If misorientation issues have been addressed and registration is still poor, then likely the registration parameter files in need to adjusted. These will be called in the “parameterfolder” input in the run_tracing.py file.

We notice that brains with very poor clearing (Troubleshooting problem 2) or with significant damage (step 12), as may occur during the extraction process with indentations or large tissue tears, cannot be overcome using elastix nonlinear deformation. Typically we exclude these brains during our quality control screening process.

Problem 9

Poor cell detection when using CNN.

The CNN does not appear to be accurately detecting objects of interest (step 30). When visualizing CNN output, there appears to be a high number of false positives and or false negative labels.

Potential solution

CNN’s have only more recently been used for cell detection. Prior to this, approaches such as ClearMap, have utilized cell detectors that typically consist of a combination of filters (intensity, morphology, gradients, volumes, sphericity, etc). These “out of the box” cell detectors have in the past been successfully used for objects with high signal-to-noise (SNR) and simple morphologies (e.g., c-Fos staining which has a spherical relatively high SNR labeling). However, their performance tends to be outmatched by CNN, especially when either there is ample training data and/or there is greater variability in object morphology and intensity. We successfully applied CNN’s for virally-labeled neuron detection. Another benefit of CNN’s is that once sufficient labeling for a training dataset is completed, the automated training process is all that is needed to optimize detector performance. This decreases the need for user-based parameter tuning of most other non-CNN-based cell detectors.

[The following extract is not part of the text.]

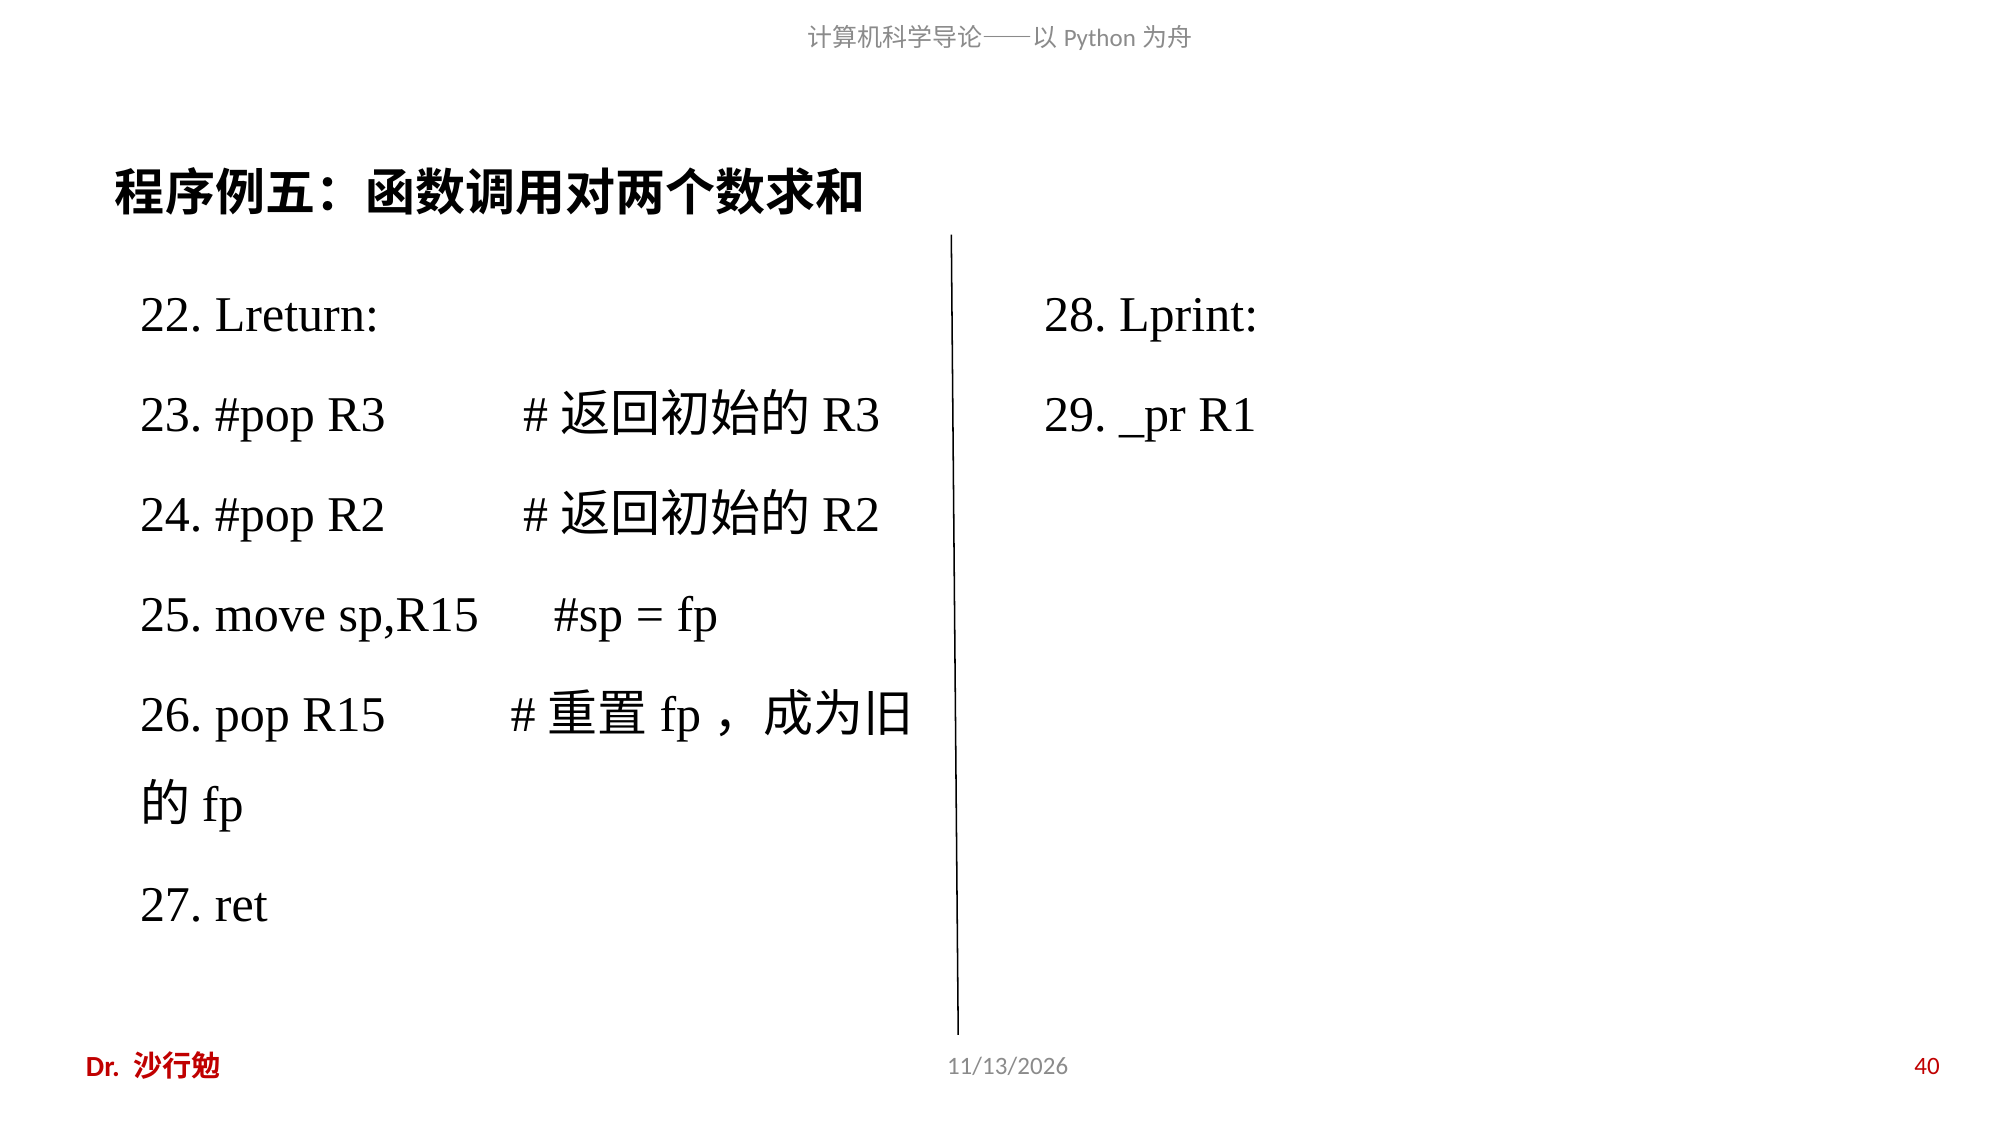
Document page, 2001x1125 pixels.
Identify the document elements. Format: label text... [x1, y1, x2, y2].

text_box 28. Lprint: 29. _pr R1 [1029, 243, 1826, 1044]
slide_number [669, 1035, 1347, 1095]
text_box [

Increasing CNN performance requires both increasing the number of training examples in a dataset as well as ensuring that the training dataset includes the variability within and between datasets. Neurons in different brain regions will differ in size, morphology, labeling intensity, labeling location (perhaps more somatic and more axonal/dendritic), and proximity of labeling (clusters of adjacent labeled neurons versus sparse distributed labeled neurons). Also, different areas of the brain will have different baseline levels of background autofluorescence and tissue texture (i.e., the striatum looks very different than the thalamus, even in cleared tissue). Finally, brains from different clearing batches will differ in baseline autofluorescence. The training dataset should include enough examples that cover the differences noted.

It is important to visualize each step (just like tiling and registration), rather than to only rely on performance statistics like accuracy or F1 scores (these are of course important!). By visualizing what the CNN is wrongly marking (false positive) or wrongly missing (false negative), one can specifically enrich their training dataset to address performance deficits identified.

Resource availability

Lead contact

Further information and requests for resources and reagents should be directed to and will be fulfilled by the lead contact: Samuel S.-H. Wang, (sswang@princeton.edu).

Materials availability

All unique/stable reagents generated in this study are available from the lead contact without restriction. Transsyanptic tracing viruses, including HSV-H129 VC22, are available through the Princeton Neuroscience Institute Viral Core Facility: https://vnl.princeton.edu/.

Data and code availability

BrainPipe is available at https://github.com/PrincetonUniversity/BrainPipe. The Princeton Mouse Atlas data have been deposited at https://brainmaps.princeton.edu/2020/09/princeton-mouse-brain-atlas-links/ and are publicly available as of the date of publication. Aligned viral tracing injection data have been deposited at https://brainmaps.princeton.edu/2021/05/pisano_viral_tracing_injections/ and are publicly available as of the date of publication. Unprocessed data reported in this paper will be shared by the lead contact upon reasonable request. All original code has been deposited at Zenodo and is publicly available as of the date of publication. DOIs are listed in the key resources table. Any additional information required to reanalyze the data reported in this paper is available from the lead contact upon request.